[TASK DETAILS]: Every record has to be written out exactly, with no line missing.

[MATERIAL PROVIDED]:
--------------------------------------------------
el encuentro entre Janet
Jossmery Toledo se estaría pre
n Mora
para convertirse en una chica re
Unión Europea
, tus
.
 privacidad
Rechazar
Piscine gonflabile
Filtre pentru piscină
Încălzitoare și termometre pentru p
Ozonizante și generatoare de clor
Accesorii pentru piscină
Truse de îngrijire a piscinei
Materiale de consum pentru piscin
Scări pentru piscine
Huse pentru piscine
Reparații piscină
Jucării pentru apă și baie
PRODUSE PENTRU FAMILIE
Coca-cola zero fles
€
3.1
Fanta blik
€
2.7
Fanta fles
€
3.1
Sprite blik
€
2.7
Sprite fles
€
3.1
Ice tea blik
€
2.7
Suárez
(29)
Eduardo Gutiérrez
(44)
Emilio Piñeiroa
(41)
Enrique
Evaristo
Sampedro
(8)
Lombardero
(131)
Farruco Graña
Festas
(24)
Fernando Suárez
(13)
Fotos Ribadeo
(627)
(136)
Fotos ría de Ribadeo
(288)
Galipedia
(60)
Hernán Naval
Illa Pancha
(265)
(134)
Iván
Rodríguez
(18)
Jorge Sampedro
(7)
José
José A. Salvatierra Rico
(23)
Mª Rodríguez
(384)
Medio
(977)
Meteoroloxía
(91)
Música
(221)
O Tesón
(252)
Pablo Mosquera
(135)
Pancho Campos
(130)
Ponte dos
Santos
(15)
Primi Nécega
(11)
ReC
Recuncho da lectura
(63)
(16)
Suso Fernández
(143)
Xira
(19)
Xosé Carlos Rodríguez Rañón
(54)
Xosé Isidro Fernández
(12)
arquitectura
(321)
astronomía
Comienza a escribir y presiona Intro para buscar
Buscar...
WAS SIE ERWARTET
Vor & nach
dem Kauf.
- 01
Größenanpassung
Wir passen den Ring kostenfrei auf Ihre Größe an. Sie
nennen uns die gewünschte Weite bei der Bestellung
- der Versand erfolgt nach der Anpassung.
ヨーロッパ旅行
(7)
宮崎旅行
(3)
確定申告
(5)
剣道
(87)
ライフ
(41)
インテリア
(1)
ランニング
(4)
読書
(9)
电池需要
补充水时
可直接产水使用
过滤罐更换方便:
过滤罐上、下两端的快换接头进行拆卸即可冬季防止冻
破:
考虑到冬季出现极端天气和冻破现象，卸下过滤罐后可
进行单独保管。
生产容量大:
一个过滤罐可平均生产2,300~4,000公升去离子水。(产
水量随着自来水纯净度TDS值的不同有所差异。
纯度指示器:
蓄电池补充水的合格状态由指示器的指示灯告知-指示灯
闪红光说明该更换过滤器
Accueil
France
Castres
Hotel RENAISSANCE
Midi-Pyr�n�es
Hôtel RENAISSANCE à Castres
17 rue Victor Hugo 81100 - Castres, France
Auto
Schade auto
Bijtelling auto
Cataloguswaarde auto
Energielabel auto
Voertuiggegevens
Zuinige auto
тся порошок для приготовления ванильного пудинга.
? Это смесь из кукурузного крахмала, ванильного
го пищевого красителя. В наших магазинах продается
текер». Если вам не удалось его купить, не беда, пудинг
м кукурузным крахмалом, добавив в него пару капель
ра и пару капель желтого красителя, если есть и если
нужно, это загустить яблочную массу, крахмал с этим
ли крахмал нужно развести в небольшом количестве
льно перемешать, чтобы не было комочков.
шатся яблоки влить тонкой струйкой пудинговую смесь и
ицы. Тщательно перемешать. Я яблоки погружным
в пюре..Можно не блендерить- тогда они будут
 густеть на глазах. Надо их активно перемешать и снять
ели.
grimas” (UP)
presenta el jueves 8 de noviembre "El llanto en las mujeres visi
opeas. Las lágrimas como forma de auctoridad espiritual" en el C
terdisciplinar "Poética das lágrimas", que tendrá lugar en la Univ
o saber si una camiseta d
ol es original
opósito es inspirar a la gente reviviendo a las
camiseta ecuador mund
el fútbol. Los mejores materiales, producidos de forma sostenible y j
--------------------------------------------------
[OUTPUT BELOW]:
el encuentro entre Janet
Jossmery Toledo se estaría pre
n Mora
para convertirse en una chica re
Unión Europea
, tus
.
 privacidad
Rechazar
Piscine gonflabile
Filtre pentru piscină
Încălzitoare și termometre pentru p
Ozonizante și generatoare de clor
Accesorii pentru piscină
Truse de îngrijire a piscinei
Materiale de consum pentru piscin
Scări pentru piscine
Huse pentru piscine
Reparații piscină
Jucării pentru apă și baie
PRODUSE PENTRU FAMILIE
Coca-cola zero fles
€
3.1
Fanta blik
€
2.7
Fanta fles
€
3.1
Sprite blik
€
2.7
Sprite fles
€
3.1
Ice tea blik
€
2.7
Suárez
(29)
Eduardo Gutiérrez
(44)
Emilio Piñeiroa
(41)
Enrique
Evaristo
Sampedro
(8)
Lombardero
(131)
Farruco Graña
Festas
(24)
Fernando Suárez
(13)
Fotos Ribadeo
(627)
(136)
Fotos ría de Ribadeo
(288)
Galipedia
(60)
Hernán Naval
Illa Pancha
(265)
(134)
Iván
Rodríguez
(18)
Jorge Sampedro
(7)
José
José A. Salvatierra Rico
(23)
Mª Rodríguez
(384)
Medio
(977)
Meteoroloxía
(91)
Música
(221)
O Tesón
(252)
Pablo Mosquera
(135)
Pancho Campos
(130)
Ponte dos
Santos
(15)
Primi Nécega
(11)
ReC
Recuncho da lectura
(63)
(16)
Suso Fernández
(143)
Xira
(19)
Xosé Carlos Rodríguez Rañón
(54)
Xosé Isidro Fernández
(12)
arquitectura
(321)
astronomía
Comienza a escribir y presiona Intro para buscar
Buscar...
WAS SIE ERWARTET
Vor & nach
dem Kauf.
- 01
Größenanpassung
Wir passen den Ring kostenfrei auf Ihre Größe an. Sie
nennen uns die gewünschte Weite bei der Bestellung
- der Versand erfolgt nach der Anpassung.
ヨーロッパ旅行
(7)
宮崎旅行
(3)
確定申告
(5)
剣道
(87)
ライフ
(41)
インテリア
(1)
ランニング
(4)
読書
(9)
电池需要
补充水时
可直接产水使用
过滤罐更换方便:
过滤罐上、下两端的快换接头进行拆卸即可冬季防止冻
破:
考虑到冬季出现极端天气和冻破现象，卸下过滤罐后可
进行单独保管。
生产容量大:
一个过滤罐可平均生产2,300~4,000公升去离子水。(产
水量随着自来水纯净度TDS值的不同有所差异。
纯度指示器:
蓄电池补充水的合格状态由指示器的指示灯告知-指示灯
闪红光说明该更换过滤器
Accueil
France
Castres
Hotel RENAISSANCE
Midi-Pyr�n�es
Hôtel RENAISSANCE à Castres
17 rue Victor Hugo 81100 - Castres, France
Auto
Schade auto
Bijtelling auto
Cataloguswaarde auto
Energielabel auto
Voertuiggegevens
Zuinige auto
тся порошок для приготовления ванильного пудинга.
? Это смесь из кукурузного крахмала, ванильного
го пищевого красителя. В наших магазинах продается
текер». Если вам не удалось его купить, не беда, пудинг
м кукурузным крахмалом, добавив в него пару капель
ра и пару капель желтого красителя, если есть и если
нужно, это загустить яблочную массу, крахмал с этим
ли крахмал нужно развести в небольшом количестве
льно перемешать, чтобы не было комочков.
шатся яблоки влить тонкой струйкой пудинговую смесь и
ицы. Тщательно перемешать. Я яблоки погружным
в пюре..Можно не блендерить- тогда они будут
 густеть на глазах. Надо их активно перемешать и снять
ели.
grimas” (UP)
presenta el jueves 8 de noviembre "El llanto en las mujeres visi
opeas. Las lágrimas como forma de auctoridad espiritual" en el C
terdisciplinar "Poética das lágrimas", que tendrá lugar en la Univ
o saber si una camiseta d
ol es original
opósito es inspirar a la gente reviviendo a las
camiseta ecuador mund
el fútbol. Los mejores materiales, producidos de forma sostenible y j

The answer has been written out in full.